莊墨眼見他如此,又向前推了一把,“不如,現在咱們就換位思考一下吧,若是我是相國,既然有了謀反之心,所有擋在我前面的,都是絆腳石,必須除去,庸王是第一個,王上如今已經老去,相國比王上年輕,又比王上的身體好,他有的是時間陪著你一起耗到王上百年,太子你登基之日,那麽之後呢,最後唯一一個絆腳石是誰,太子殿下就不用我明說了吧。”他目光別有所意的看向高仙鈺,一步步的引導著他,讓他知道,相國為坐上王位,最後殺的還是他。

“可這些都是你自己的想象不是嗎?”高仙鈺終於接話了。

莊墨悠然一笑,“太子殿下也知道聆風閣一直在背後為我做事,江湖上傳來的消息,太子知道不會為假,而我在得知這件事之後,便讓聆風閣的人入了相國府探查,也已經查到了他謀反的有利證據,眼下所有人的註意力都在宴會廳上,沒有人註意到那裏,太子殿下若是不信,我告訴你他藏東西的地方,太子殿下可以派人去看一下,到時真相到底是什麽,不都清楚了?”

莊墨所說的那個地方,卻是歐陽獻謀反所藏匿的有效證據,既然今日設計了這麽一出戲,那麽原先把守在那裏的人,便都已經在宴會時被解決掉了,是以高仙鈺派去的人沒有多久,便回來告訴了高仙鈺這個令他震驚的消息。

真憑實據面前,高仙鈺不得不信,然而在面對謀逆這麽大的事情面前,他一時間又不知道自己該如何的去做。

莊墨似乎抓住了他心中所想,他開口道:“太子殿下,不妨我們做個交易如何?”

“交易?”高仙鈺楞楞的看向他,心中實在想不出現在莊墨要和他做什麽交易。

莊墨道:“世上沒有哪個人是不怕死的,我也一樣,今日只要太子答應我放我一命,我便教教太子今後應該走哪一步,如何?”

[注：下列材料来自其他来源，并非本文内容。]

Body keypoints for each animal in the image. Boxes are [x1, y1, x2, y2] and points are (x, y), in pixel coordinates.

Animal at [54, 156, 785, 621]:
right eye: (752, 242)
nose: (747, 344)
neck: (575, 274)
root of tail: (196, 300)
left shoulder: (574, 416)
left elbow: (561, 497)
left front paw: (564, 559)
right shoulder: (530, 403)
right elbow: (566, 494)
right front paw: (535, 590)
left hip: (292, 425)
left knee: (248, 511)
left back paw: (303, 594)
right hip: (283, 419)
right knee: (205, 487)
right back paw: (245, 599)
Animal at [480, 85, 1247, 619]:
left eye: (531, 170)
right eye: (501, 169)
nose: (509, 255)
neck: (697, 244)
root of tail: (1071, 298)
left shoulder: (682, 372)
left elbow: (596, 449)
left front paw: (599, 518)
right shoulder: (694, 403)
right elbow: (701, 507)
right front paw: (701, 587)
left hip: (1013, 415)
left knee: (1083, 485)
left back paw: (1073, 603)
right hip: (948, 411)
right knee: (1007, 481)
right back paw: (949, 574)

“相國是我敵人,而你又何嘗不是我的敵人,你如今說要幫我,我又怎知你話中的真假?”

難得聰明一回,莊墨在心底一笑,而後道:“太子殿下也知道,最近王上有意在打壓你,雖然中間有我的算計,然而真正的原因是何,太子殿下有沒有想過?”

高仙鈺神色微變,順著莊墨的話去想,仿若知道了些原因。

莊墨註視著高仙鈺臉上的表情,察覺高仙庸的變化,他又道:“王上是何等的聰明,真的就一絲察覺不到相國的野心嗎?或許從前沒有,但是從他開始扶持庸王,打壓太子時,多多少少心中也知道一些。而相國與太子你的關系,是直接造成王上不再重視你的原因。只是因為一個小小的心頭猜忌,王上便因為這層關系而不再重視太子,可想是謀逆這麽一件大事,我聽說當年蔣家一事,謀逆可是牽連了九族的。”

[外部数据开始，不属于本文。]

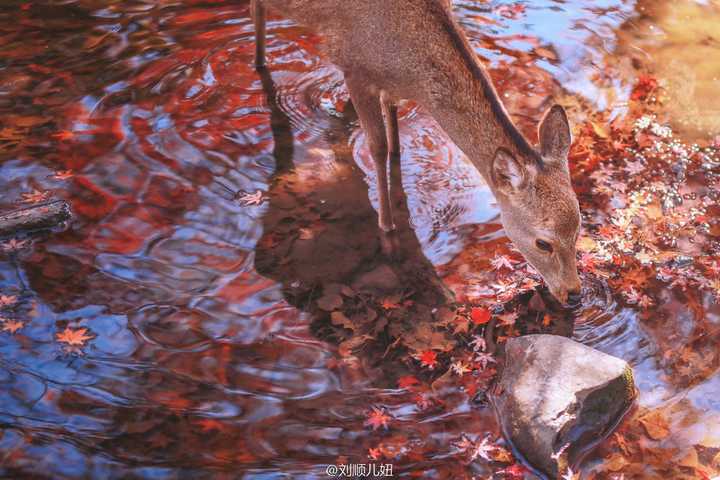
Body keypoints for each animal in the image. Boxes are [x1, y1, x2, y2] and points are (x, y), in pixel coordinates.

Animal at [250, 0, 584, 306]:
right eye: (543, 243)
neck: (410, 71)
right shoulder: (351, 66)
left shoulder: (389, 88)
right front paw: (387, 230)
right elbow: (377, 147)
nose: (574, 294)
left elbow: (395, 141)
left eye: (578, 228)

莊墨明明白白的告訴了高仙鈺,南安王已經對歐陽獻起了疑心,更何況是謀逆的大罪,只要事情敗露,那麽他做為和歐陽獻有牽連的太子,屆時也會被按上合謀的罪名,不管他做沒有做。

“而我現在正好有一個法子,可以助太子殿下除掉相國,還能保全你與王後,太子殿下要不要聽一聽?”